Kathryn Markel Fine Arts is pleased to present Jeepers Creepers, a solo exhibition featuring new paintings and works on paper by Diane Ayott.

A compulsive layering of patterns dominates Ayott’s work, created with dots, dashes, lines, slashes, circles, ovals and loops. She uses anything on hand to stamp out a layer of marks, such as plastic bottle caps or a lid to jar, rolling, scraping, brushing and squeezing paint into various layers. The accrual of repetitive marks creates a dense quilt of patterns that weave in and out of each other. Eventually, a skewed image grows organically from her process of loose patterning. She shifts between balance and distortion, remaining conscious of space, volume, texture and other formal elements.

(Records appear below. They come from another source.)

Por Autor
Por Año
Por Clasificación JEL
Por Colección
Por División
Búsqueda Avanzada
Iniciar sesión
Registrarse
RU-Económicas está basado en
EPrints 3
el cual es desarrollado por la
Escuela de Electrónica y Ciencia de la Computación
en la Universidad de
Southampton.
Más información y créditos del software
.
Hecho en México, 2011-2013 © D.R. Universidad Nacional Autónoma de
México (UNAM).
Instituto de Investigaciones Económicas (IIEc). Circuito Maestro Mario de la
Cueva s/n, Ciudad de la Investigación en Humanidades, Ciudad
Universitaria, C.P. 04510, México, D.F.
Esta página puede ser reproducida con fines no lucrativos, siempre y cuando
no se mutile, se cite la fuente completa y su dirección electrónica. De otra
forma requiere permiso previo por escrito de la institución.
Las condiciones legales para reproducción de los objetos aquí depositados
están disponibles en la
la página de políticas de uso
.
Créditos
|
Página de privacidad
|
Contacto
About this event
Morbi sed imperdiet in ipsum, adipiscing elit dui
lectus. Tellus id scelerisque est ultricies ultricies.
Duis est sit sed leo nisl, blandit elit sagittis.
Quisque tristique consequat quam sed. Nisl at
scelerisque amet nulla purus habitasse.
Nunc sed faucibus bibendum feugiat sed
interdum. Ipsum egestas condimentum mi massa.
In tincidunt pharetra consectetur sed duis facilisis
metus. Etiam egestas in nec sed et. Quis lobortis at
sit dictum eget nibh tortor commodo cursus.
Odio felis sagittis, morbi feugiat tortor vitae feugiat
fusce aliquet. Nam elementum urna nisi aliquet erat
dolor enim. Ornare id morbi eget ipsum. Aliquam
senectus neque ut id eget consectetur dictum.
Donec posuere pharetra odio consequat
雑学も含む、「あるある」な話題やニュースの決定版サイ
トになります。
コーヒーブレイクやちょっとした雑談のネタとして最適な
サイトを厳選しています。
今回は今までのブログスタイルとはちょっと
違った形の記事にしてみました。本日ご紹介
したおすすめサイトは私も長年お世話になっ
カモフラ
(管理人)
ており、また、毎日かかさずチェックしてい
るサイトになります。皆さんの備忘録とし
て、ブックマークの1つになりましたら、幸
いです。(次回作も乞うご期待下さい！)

In her recent work, Ayott has intensified the combinations of colors she employs, creating more spatial depth within her images. The incorporation of bright, vibrating colors shimmer in space, enhancing both the power and playfulness of the work. Combining such saturated colors with the sensuality of her detailed layering activates the surface with a buzzing, charismatic energy.

A crucial part of Ayott's studio practice is spent with a notebook and a dictionary. She uses titles to hint at narrative and describe mood. There is a sense that the work is both serious and curious, expressing the emotional and logical qualities of accumulating thoughts while fleshing out the meaning by way of repetition. As viewers we read layers as the overall color palette, and then closer up, small bits of distinct information reveal themselves; we get lost in visually picking apart each distinct pattern and color, discovering the pieces that created the whole.

Diane Ayott is a professor in painting and foundations at Montserrat College of Art. She has had one-person exhibitions in museums and galleries throughout the Northeast. She received her MFA from the Massachusetts College of Art and currently lives and works in Boston.